TV licence now needed for internet


Employees watching World Cup matches on the internet without a TV licence could for the first time land company directors in court as the TV Licensing Authority extends its World Cup clampdown to broadband and internet usage.

The TV Licensing Authority, however, could find it hard to police the extension to broadband use since it has no record of who has and who has not bought a PC, nor how they use it.

Previously it was believed that only PCs with a broadcast card designed specifically to pick up TV signals needed a licence. But ahead of the BBC's streaming of live World Cup coverage TV Licensing has said that it will prosecute in cases where TV is watched on a PC regardless of how it is received.

In theory, thousands of company directors could be fined because of the World Cup, since any workplace without a TV licence where matches are watched via a broadband connection is now liable for prosecution.

"Our policy would be to prosecute the representative within the company who is responsible – for example a director, manager, secretary or other similar corporate officer – at the time the offence was committed," said a TV Licensing spokeswoman.

The BBC's live streaming of games could be a trigger for prosecutions. "We make no distinction between those watching TV via PC-TV, broadband or any other way," said the spokeswoman. "If you are watching TV at the same time as it is being broadcast in the UK you need to be covered by a valid licence."

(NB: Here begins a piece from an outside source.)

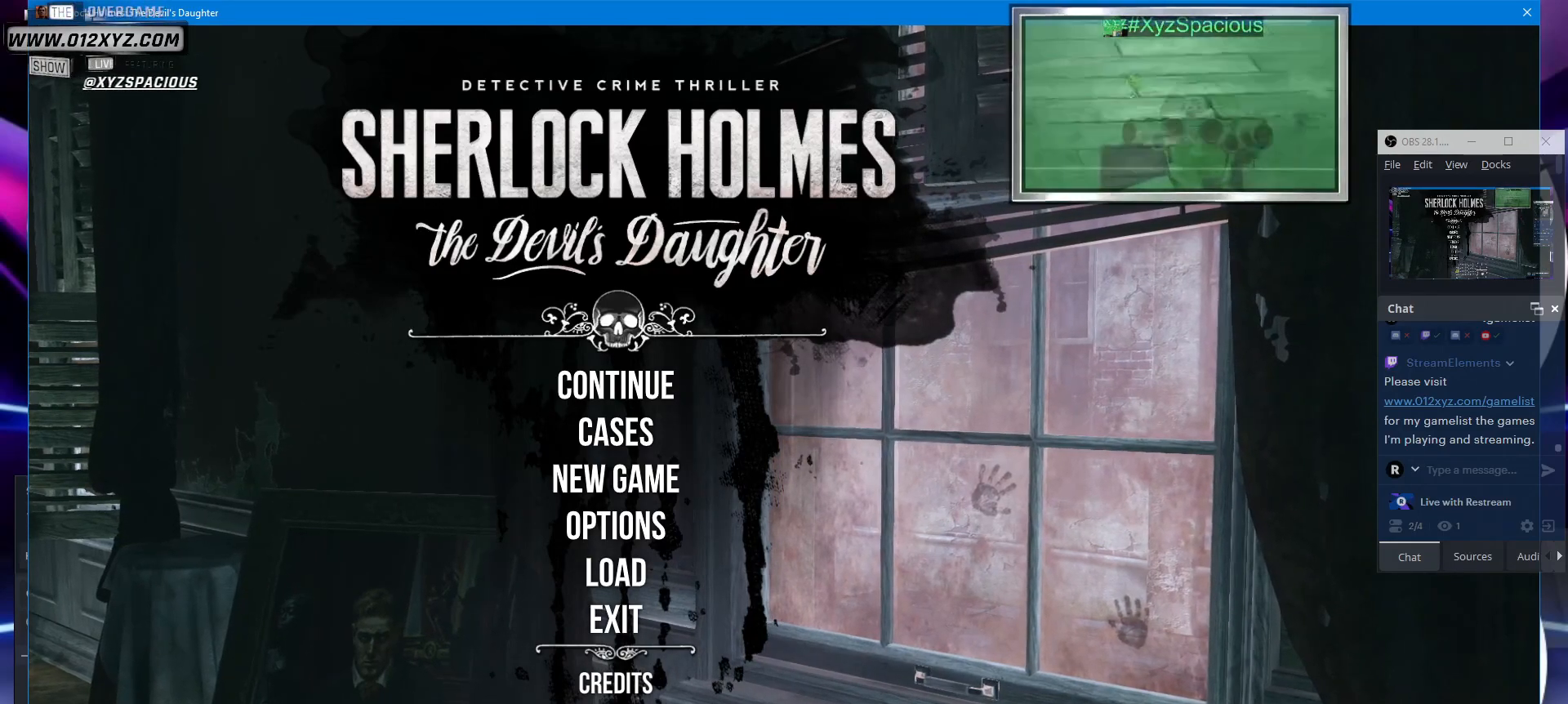
{"keys": ["shift"], "mouse": [], "events": []}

Only one licence per company premises is needed regardless of how many people there will watch TV, but any company without a licence could be in breach without even knowing it, since desktop users could watch a match without the company's knowledge.

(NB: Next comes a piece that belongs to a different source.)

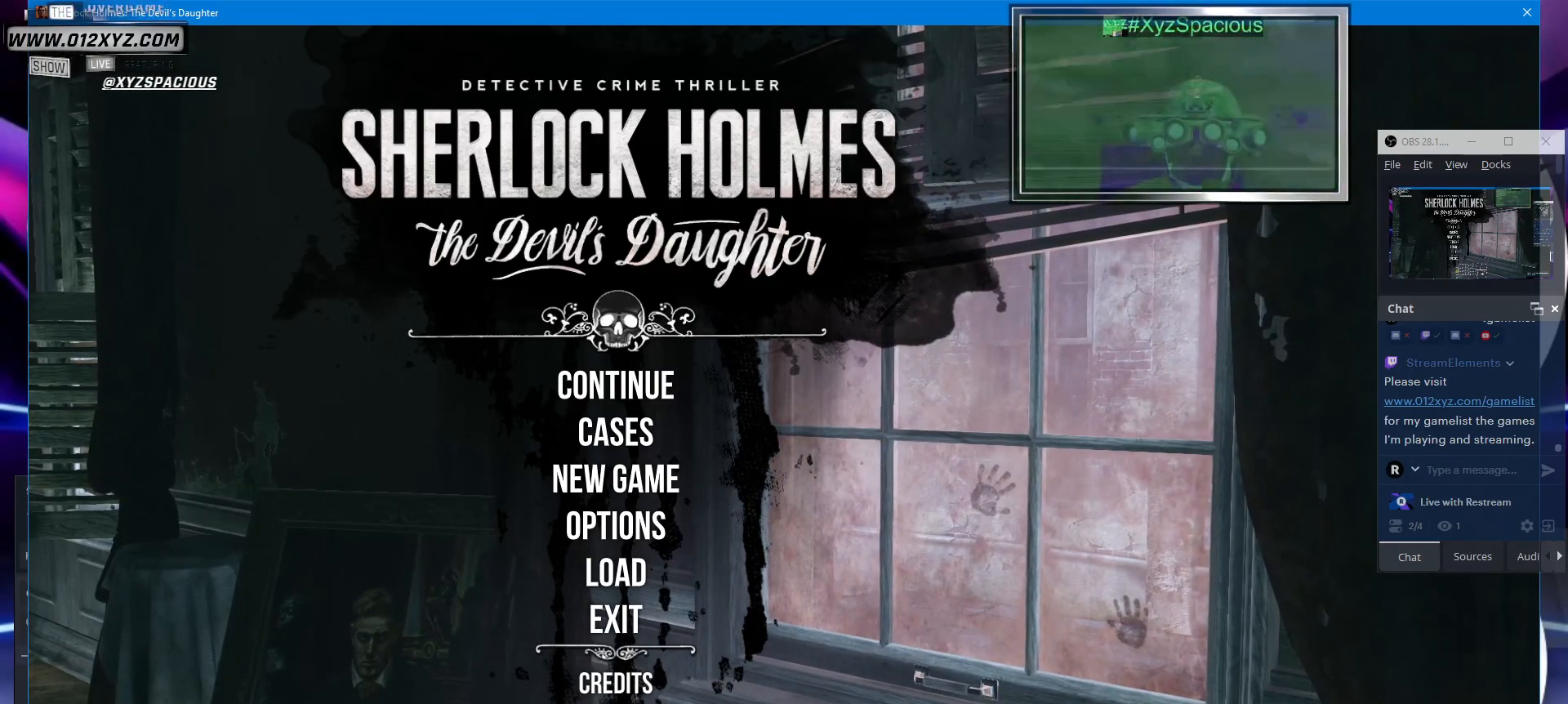
{"keys": ["shift"], "mouse": [], "events": []}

The Licensing Authority operates by cross referencing equipment sales against licence holders and chasing down those with equipment but no licence. "We have a database of more than 28 million addresses, so our enquiry officers know exactly which unlicensed business premises to target," said a TV Licensing press release

But retailers are only forced to send information about buyers of television equipment. Retailers told OUT-LAW that no request had yet been received for information on purchases of computers, unless those computers are fitted with TV cards.

"If a PC isn't sold with a PC-TV card then we wouldn't report it," said a spokeswoman for Comet in a view informally confirmed at another major electronics retailer. "There is no requirement to do so. If TV Licensing tell us they need that information from us we would have to comply. So far they have not."

If no computer purchase information is included in TV Licensing's database, that means that it has no record of computer users from which to search for licence breakers. TV Licensing also told OUT-LAW that it did not know what proportion of UK businesses hold a TV licence.

The authority for insisting on a licence comes from the definition of TV equipment in the Wireless Telegraph Act 1967, last amended by the Communications Act 2003 and subsequent orders of the government related to it.

The 2003 Act says:

"'television receiver' means any apparatus of a description specified in regulations made by the Secretary of State setting out the descriptions of apparatus that are to be television receivers for the purposes of this Part."

In 2004 the Secretary of State ruled in the Television Licensing Regulations that:

"'television receiver' means any apparatus installed or used for the purpose of receiving (whether by means of wireless telegraphy or otherwise) any television programme service, whether or not it is installed or used for any other purpose."

The law is almost certain to include the Television Licensing Authority's new definition. "It seems pretty clear that the definition is drawn so widely that it looks as though a PC would be a television apparatus which under the Act needs to be licensed," said Kim Walker, media and technology partner with Pinsent Masons, the law firm behind OUT-LAW.

Businesses caught watching TV without a valid licence risk a fine of up to £1,000 plus court costs.